As for the moment of betrayal, when Judas is alleged to have led a large crowd with swords and clubs from the chief priests and the elders of the people, and identified Jesus with a kiss, any Sunday School graduate could point out the flaw. Hadn’t Jesus just ridden into Jerusalem on a donkey? Wouldn’t any Tom, Dick, or Moshe know how to identify him?

But let’s stay in the poetic multiverse and not get too picky.

Later in Matthew’s Gospel we are told that Judas, returned the silver to the chief priests, lamenting ‘I have sinned in betraying innocent blood’, then went and hung himself. In case you are still tempted to think of this as history, Jesus was not innocent. Pilate did not make a mistake. The Chief Priest (singular) did not determine Jesus’ fate. Jesus determined his own fate when he publicly preached a message subversive of the ideology and violence of the Roman Empire. He wouldn’t shut up.

As for Judas, if there was a literal Judas, we know nothing factual about his fate.

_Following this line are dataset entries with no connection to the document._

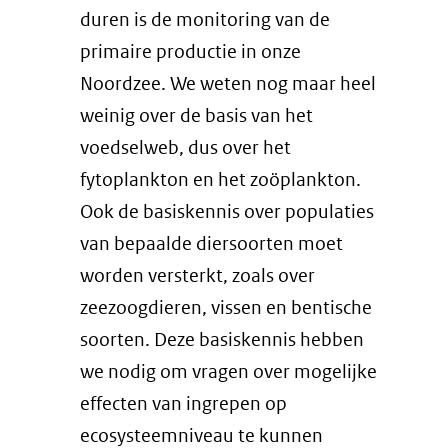
duren is de monitoring van de
primaire productie in onze
Noordzee. We weten nog maar heel
weinig over de basis van het
voedselweb, dus over het
fytoplankton en het zoöplankton.
Ook de basiskennis over populaties
van bepaalde diersoorten moet
worden versterkt, zoals over
zeezoogdieren, vissen en bentische
soorten. Deze basiskennis hebben
we nodig om vragen over mogelijke
effecten van ingrepen op
ecosysteemniveau te kunnen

Yet the tradition of Judas is appealing in that it says that all who followed Jesus did not make a success of it. All who followed were not in that Upper Room when the spirit of empowerment and hope came calling. All who followed were not ‘resurrected’ and experience in their hearts and company Jesus as alive. Indeed, one was so overwhelmed by his sense of failure, his sense of betrayal, his taking of money to do a terrible thing, that he killed himself and was wiped from the story. One was a failure.

Failure is not the end.

Yet so much in our society says it is. So much and so many say there are so many things that you can do, sins you can commit, mess ups that matter, that you can’t come back from. The consequences have to be lived with. You reap what you sow. So, you have to rot in hell. The end.

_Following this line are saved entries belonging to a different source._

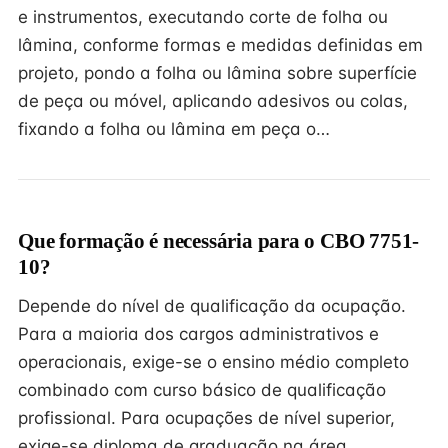
e instrumentos, executando corte de folha ou
lâmina, conforme formas e medidas definidas em
projeto, pondo a folha ou lâmina sobre superfície
de peça ou móvel, aplicando adesivos ou colas,
fixando a folha ou lâmina em peça o…
Que formação é necessária para o CBO 7751-
10?
Depende do nível de qualificação da ocupação.
Para a maioria dos cargos administrativos e
operacionais, exige-se o ensino médio completo
combinado com curso básico de qualificação
profissional. Para ocupações de nível superior,
exige-se diploma de graduação na área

And the Western church, Catholic and Protestant, has dined out on this judgemental religion for so long, fashioning faith as a courtroom, condemning so many. If you were good, or repented (and proved it) you went to heaven. If you weren’t or didn’t, you went to hell. These were permanent placements. The consequence of punishment undergirded church and society. Only in the last century or two has some of this, particularly in liberal Protestantismi begun to be debunked.

The Eastern church has offered from the beginning a different vision. Jesus’ resurrection was a universal resurrection, the resurrection of all humanity. And what happened in 33 CE was stage one. Jesus, after he died, descended (remember this is the poetic multiverse) to hell where he flattened or smashed the gates. The harrowing of hell. And then he led all the captives of hell, everybody in the place, out of their imprisonment. Hell was done away with. A tier of the universe was now redundant.

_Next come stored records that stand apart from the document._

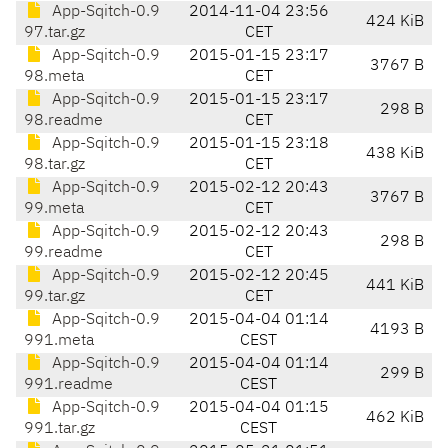
App-Sqitch-0.9
2014-11-04 23:56
424 KiB
97.tar.gz
CET
App-Sqitch-0.9
2015-01-15 23:17
3767 B
98.meta
CET
App-Sqitch-0.9
2015-01-15 23:17
298 B
98.readme
CET
App-Sqitch-0.9
2015-01-15 23:18
438 KiB
98.tar.gz
CET
App-Sqitch-0.9
2015-02-12 20:43
3767 B
99.meta
CET
App-Sqitch-0.9
2015-02-12 20:43
298 B
99.readme
CET
App-Sqitch-0.9
2015-02-12 20:45
441 KiB
99.tar.gz
CET
App-Sqitch-0.9
2015-04-04 01:14
4193 B
991.meta
CEST
App-Sqitch-0.9
2015-04-04 01:14
299 B
991.readme
CEST
App-Sqitch-0.9
2015-04-04 01:15
462 KiB
991.tar.gz
CEST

The Western and Eastern religious visions, versions, of hell are important in that the West said lock up the bad, throw away the key, keep them apart from us, and the East said live with the bad, help them be free, they are a part of us.

Somewhere in the midst of all that descending, smashing, and liberating, Jesus found time to have a coffee with Judas. The long reach of love connected them in hell. And together they sat.

Was Judas remorseful or depressed? Was Jesus similarly remorseful or depressed? Did they feel like they’d failed each other? Did they feel like powers beyond their friendship had conspired to drive them apart? Were they mad with each other? Did they comfort each other?

The old tale about this time together of Judas and Jesus having a coffee doesn’t give answers to these or any other questions. We have to fill them in ourselves, or leave them pending.

Sitting together again after friendship, loyalty, betrayal, and suffering is a rare gift to offer another. Maybe they didn’t say anything, just sat in silence, and savoured each other’s’ presence.

i Note that there are also a number of evangelicals also who believe in the doctrine of ‘universal salvation’.